### Excerpt provided
The result: Every trade risks exactly 1% of the current account equity, regardless of stop-loss distance. As the account grows, position sizes grow proportionally. During drawdowns, position sizes shrink — reducing further losses automatically.
Lesson 12 — Portfolio of Strategies
30 min · Advanced Concept
Running a single EA is fragile — it will inevitably go through losing periods, and without other strategies to offset losses, the psychological pressure to interfere is enormous.
The portfolio approach: Run 3–5 strategies simultaneously that are as uncorrelated as possible. Correlation means the strategies tend to win and lose at the same time — which creates amplified drawdowns and defeats the purpose.
How to create low-correlation strategies:
- Different timeframes (H1 EA + Daily EA)
- Different pair types (EUR/USD + Gold + USD/JPY)
- Different strategy types (trend-following + mean-reversion + breakout)
- Different session filters (London-only + New York-only)
Portfolio mathematics: If two strategies each have a 15% maximum drawdown and are 0% correlated, the portfolio drawdown is approximately 15% / √2 = 10.6%. If they are 100% correlated, portfolio drawdown remains 15%. If they are negatively correlated (one wins when the other loses), portfolio drawdown is minimized further.
True negative correlation is rare in practice — but even zero correlation between strategies meaningfully reduces portfolio drawdown.
Lesson 13 — Live Trading Checklist
30 min · Pre-Deployment
Before switching an EA from demo to live trading, verify every item on this checklist:
Broker selection:
- Does the broker allow EAs and automated trading? (Most do, but verify)
- Is the broker's execution fast enough for your strategy? (Critical for scalping EAs)
- Does the broker have any restrictions on trading during news events?
- What is the typical slippage on market orders during normal hours?
VPS (Virtual Private Server):
- Required for 24/5 operation without leaving your computer running
- Use a VPS located in the same data center or city as your broker's servers (minimizes latency)
- Windows VPS with 2GB RAM minimum for MT4; 4GB for MT5
- Test VPS connection stability for 48 hours on demo before live deployment
Monitoring:
- Set up email or push notifications for when the EA opens/closes trades
- Check the EA's journal log daily for error messages
- Set calendar reminders to check the VPS connection weekly
Kill switch:
- Know exactly how to stop the EA immediately if needed (Uncheck "AutoTrading" button in MT4/MT5)

### Problem 1
Reproduce the records word for word, from their first line through the line that contains "Over 80% of U.S. mobility scooter", including both of those lines.

### Input data

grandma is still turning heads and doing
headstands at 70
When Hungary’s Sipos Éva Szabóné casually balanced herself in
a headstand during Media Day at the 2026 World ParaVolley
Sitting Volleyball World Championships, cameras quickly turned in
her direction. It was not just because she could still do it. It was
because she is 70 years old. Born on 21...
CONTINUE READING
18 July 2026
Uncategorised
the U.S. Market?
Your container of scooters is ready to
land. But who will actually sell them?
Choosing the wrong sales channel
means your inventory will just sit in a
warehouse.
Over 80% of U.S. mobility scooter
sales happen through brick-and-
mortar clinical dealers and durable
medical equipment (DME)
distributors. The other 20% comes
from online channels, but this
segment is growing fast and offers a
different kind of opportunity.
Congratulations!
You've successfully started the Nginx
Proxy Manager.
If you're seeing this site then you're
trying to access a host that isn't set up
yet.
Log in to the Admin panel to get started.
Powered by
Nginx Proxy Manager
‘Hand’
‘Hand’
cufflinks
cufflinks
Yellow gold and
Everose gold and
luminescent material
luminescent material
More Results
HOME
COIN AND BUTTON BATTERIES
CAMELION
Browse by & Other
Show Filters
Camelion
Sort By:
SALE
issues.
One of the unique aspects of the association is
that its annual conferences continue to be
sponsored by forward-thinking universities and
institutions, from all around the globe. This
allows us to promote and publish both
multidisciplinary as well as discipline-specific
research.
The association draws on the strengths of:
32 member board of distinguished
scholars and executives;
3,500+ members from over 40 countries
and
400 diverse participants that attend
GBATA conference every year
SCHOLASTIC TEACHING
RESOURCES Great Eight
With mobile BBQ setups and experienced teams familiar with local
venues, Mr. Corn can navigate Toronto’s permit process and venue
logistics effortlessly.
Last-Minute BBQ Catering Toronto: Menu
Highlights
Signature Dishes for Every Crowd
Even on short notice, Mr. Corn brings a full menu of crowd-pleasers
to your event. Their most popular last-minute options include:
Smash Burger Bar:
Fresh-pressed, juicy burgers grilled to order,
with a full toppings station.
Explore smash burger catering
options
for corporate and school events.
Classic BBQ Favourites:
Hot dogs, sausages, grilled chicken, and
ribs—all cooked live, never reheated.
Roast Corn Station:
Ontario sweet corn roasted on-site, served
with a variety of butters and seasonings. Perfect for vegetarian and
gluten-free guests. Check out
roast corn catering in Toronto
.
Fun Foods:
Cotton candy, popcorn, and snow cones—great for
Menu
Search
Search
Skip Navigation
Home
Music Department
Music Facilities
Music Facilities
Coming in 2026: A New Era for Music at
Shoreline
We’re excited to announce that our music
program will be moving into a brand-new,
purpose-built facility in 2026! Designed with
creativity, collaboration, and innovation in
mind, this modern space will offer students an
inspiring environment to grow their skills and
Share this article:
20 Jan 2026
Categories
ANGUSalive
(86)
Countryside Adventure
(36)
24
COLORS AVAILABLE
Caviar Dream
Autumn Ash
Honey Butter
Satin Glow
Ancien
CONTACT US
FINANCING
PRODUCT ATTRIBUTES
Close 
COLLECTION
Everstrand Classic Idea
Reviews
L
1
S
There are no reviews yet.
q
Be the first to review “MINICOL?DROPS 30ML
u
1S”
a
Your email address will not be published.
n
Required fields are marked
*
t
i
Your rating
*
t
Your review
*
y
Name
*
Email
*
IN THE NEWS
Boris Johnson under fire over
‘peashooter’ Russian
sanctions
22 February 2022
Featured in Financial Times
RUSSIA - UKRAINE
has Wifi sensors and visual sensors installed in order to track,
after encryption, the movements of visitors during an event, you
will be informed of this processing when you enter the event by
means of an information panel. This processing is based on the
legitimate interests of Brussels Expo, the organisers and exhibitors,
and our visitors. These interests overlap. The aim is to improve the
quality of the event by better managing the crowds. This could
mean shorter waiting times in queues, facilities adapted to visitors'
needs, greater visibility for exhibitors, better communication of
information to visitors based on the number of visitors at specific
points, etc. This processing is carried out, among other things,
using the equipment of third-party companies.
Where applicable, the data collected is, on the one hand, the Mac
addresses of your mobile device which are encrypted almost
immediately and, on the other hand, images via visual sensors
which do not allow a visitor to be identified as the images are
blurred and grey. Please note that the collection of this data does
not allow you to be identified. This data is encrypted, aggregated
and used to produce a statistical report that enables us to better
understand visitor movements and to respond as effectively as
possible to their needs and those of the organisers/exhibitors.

### Problem 2
According to the trading lessons, how much RAM should a Windows VPS have at minimum for MT5?

### Reply 1
grandma is still turning heads and doing
headstands at 70
When Hungary’s Sipos Éva Szabóné casually balanced herself in
a headstand during Media Day at the 2026 World ParaVolley
Sitting Volleyball World Championships, cameras quickly turned in
her direction. It was not just because she could still do it. It was
because she is 70 years old. Born on 21...
CONTINUE READING
18 July 2026
Uncategorised
the U.S. Market?
Your container of scooters is ready to
land. But who will actually sell them?
Choosing the wrong sales channel
means your inventory will just sit in a
warehouse.
Over 80% of U.S. mobility scooter

### Reply 2
4GB.